Rewrite the part of the entries that opens with the line containing "Contained here are" and closes with the line containing "-0.005736, -0.104919, 0.740364]]", replacing "annotated" with "labeled" and changing nothing else.

:: Provided records ::
****************************************

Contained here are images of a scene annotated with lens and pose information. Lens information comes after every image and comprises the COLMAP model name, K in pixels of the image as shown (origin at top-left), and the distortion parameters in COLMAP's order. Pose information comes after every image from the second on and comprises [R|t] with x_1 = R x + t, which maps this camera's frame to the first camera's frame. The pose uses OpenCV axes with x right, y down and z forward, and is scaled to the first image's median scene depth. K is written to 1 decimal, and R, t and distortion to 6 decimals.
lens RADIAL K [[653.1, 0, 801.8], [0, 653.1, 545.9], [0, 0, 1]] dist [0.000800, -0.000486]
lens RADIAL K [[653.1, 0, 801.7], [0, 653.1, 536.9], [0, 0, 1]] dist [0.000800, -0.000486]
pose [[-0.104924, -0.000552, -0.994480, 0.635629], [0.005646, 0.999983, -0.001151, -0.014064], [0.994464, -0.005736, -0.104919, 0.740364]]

****************************************

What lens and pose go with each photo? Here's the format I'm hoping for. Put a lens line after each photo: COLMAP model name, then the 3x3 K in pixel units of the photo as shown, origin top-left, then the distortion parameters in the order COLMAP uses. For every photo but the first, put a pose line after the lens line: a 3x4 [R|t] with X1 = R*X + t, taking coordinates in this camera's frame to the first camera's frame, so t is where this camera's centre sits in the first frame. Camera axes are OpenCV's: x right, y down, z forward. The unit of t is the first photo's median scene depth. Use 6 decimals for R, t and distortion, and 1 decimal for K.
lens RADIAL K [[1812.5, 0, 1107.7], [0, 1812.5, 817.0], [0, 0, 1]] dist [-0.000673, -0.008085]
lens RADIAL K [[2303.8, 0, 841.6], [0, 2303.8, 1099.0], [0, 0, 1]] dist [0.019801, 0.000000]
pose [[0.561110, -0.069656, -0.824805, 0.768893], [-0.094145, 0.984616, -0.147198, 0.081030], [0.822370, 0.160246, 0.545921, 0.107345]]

****************************************

:: Response area ::
Contained here are images of a scene labeled with lens and pose information. Lens information comes after every image and comprises the COLMAP model name, K in pixels of the image as shown (origin at top-left), and the distortion parameters in COLMAP's order. Pose information comes after every image from the second on and comprises [R|t] with x_1 = R x + t, which maps this camera's frame to the first camera's frame. The pose uses OpenCV axes with x right, y down and z forward, and is scaled to the first image's median scene depth. K is written to 1 decimal, and R, t and distortion to 6 decimals.
lens RADIAL K [[653.1, 0, 801.8], [0, 653.1, 545.9], [0, 0, 1]] dist [0.000800, -0.000486]
lens RADIAL K [[653.1, 0, 801.7], [0, 653.1, 536.9], [0, 0, 1]] dist [0.000800, -0.000486]
pose [[-0.104924, -0.000552, -0.994480, 0.635629], [0.005646, 0.999983, -0.001151, -0.014064], [0.994464, -0.005736, -0.104919, 0.740364]]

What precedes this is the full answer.